◆ ACTIVITY
Return every line in the rows below that contains the string "NewMembersyslogproxysettingClientAclsWithDefaults". Matching is case-sensitive.
───
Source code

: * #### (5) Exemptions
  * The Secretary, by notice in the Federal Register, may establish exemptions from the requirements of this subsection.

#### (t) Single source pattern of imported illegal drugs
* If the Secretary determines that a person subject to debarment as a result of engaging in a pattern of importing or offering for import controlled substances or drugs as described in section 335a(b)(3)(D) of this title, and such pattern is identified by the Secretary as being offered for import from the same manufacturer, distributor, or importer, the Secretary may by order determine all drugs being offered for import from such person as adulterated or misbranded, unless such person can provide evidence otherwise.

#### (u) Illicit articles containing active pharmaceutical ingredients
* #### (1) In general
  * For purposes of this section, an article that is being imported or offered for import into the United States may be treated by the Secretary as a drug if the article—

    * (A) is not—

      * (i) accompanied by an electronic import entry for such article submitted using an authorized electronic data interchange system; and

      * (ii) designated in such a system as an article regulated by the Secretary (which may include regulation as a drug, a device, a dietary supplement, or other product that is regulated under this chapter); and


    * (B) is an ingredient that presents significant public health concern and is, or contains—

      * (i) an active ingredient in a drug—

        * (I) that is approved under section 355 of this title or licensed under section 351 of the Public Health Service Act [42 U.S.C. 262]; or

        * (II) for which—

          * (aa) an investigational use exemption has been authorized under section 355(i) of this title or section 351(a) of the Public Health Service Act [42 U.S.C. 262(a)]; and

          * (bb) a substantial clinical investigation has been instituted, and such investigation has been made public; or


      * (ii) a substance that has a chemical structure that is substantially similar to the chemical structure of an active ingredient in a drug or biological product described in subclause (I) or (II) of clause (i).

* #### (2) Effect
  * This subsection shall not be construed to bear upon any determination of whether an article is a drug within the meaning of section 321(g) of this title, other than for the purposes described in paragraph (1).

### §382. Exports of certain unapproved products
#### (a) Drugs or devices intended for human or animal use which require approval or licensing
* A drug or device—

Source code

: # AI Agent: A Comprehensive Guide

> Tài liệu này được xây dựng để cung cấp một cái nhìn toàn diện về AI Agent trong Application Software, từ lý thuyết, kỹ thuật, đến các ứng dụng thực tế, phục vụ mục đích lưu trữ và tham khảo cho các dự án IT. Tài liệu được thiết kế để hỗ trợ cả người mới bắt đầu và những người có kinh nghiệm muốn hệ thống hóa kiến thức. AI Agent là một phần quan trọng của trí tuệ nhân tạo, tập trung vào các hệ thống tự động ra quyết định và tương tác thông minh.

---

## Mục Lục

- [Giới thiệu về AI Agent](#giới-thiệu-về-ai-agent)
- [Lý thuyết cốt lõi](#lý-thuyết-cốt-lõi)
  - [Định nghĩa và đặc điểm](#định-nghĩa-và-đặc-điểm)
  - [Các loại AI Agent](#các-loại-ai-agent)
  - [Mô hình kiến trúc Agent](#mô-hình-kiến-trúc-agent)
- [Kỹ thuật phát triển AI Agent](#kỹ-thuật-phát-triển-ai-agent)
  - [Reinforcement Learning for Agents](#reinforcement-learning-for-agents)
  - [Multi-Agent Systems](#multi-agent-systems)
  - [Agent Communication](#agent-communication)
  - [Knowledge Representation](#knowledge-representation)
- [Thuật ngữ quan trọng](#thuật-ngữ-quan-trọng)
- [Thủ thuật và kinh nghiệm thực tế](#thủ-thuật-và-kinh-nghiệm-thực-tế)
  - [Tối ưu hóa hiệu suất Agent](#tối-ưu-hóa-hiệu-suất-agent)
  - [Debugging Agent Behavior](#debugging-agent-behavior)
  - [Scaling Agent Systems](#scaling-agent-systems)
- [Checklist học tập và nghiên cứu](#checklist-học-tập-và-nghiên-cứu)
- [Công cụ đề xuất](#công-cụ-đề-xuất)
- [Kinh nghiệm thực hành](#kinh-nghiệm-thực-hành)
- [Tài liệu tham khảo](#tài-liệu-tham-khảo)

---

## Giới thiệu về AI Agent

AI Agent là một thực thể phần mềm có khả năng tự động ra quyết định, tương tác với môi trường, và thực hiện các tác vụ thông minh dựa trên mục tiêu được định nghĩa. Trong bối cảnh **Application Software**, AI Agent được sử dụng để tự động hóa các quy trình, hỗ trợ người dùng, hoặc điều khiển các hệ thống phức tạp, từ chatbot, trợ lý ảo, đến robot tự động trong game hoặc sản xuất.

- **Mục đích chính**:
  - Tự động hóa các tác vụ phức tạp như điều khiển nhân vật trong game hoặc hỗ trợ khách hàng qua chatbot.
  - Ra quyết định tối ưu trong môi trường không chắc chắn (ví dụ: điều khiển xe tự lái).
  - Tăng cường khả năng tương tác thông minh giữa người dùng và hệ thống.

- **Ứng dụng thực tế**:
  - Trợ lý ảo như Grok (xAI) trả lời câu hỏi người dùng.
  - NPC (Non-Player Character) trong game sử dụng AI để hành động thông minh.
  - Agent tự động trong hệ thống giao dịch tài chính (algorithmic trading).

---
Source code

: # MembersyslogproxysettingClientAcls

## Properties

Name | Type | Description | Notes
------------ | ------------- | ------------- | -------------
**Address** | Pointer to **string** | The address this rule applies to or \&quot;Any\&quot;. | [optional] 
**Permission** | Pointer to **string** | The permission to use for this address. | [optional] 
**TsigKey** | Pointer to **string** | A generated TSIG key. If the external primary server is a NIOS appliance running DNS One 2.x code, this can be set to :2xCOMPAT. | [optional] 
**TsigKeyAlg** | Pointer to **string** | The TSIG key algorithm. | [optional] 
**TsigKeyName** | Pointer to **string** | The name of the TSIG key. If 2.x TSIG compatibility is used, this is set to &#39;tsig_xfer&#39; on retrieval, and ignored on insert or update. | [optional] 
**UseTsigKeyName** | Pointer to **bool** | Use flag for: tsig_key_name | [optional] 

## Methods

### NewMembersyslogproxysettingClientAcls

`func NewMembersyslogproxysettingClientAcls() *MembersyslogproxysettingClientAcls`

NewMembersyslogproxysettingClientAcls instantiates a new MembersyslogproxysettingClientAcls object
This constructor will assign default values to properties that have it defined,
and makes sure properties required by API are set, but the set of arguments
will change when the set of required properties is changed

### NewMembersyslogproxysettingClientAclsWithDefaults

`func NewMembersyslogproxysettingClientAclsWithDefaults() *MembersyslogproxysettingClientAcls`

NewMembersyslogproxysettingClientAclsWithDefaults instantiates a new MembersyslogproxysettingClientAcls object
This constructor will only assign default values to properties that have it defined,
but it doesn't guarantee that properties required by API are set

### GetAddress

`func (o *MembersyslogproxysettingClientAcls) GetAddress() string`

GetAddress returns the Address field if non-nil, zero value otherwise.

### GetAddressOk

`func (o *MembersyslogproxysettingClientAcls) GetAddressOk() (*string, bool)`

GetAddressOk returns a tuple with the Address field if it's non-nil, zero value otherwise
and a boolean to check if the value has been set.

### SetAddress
───
◆ ANSWER TO THIS EXERCISE
### NewMembersyslogproxysettingClientAclsWithDefaults
`func NewMembersyslogproxysettingClientAclsWithDefaults() *MembersyslogproxysettingClientAcls`
NewMembersyslogproxysettingClientAclsWithDefaults instantiates a new MembersyslogproxysettingClientAcls object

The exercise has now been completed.